* _Task statement_
The required output is a number: how many lines of the data below include the string "thumb".

[[ Entries provided open ]]

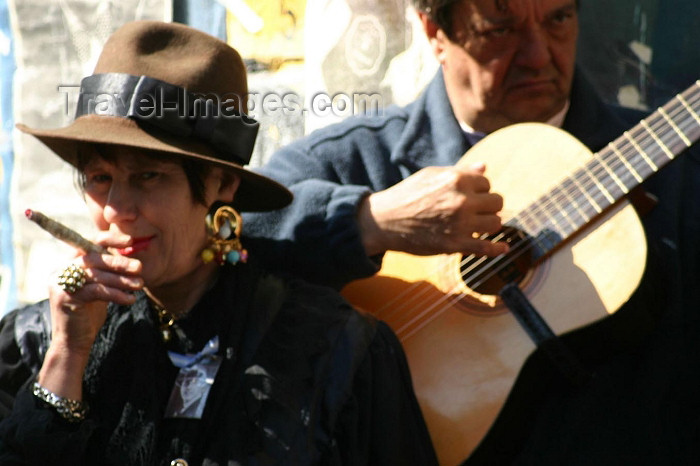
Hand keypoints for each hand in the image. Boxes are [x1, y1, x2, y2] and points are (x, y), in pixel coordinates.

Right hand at [38, 245, 142, 399]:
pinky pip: (97, 291)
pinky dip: (116, 294)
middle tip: (139, 268)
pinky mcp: (65, 298)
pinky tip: (131, 299)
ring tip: (140, 284)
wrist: (74, 341)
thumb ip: (110, 272)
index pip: (89, 243)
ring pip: (97, 275)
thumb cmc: (90, 313)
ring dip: (121, 280)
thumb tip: (134, 259)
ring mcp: (60, 283)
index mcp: (70, 263)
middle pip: (94, 258)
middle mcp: (61, 270)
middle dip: (119, 262)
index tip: (130, 242)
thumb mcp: (101, 288)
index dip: (110, 240)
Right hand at [358, 163, 507, 256]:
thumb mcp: (431, 175)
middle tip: (475, 211)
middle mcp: (462, 201)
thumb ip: (460, 172)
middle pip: (497, 202)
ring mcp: (461, 224)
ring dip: (489, 224)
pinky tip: (504, 248)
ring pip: (495, 223)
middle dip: (488, 205)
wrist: (384, 221)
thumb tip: (484, 167)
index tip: (469, 196)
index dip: (479, 190)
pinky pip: (486, 248)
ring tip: (477, 225)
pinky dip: (497, 249)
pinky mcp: (456, 244)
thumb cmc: (407, 195)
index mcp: (456, 180)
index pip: (486, 182)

[[ Entries provided closed ]]

* _Solution to this problem_
8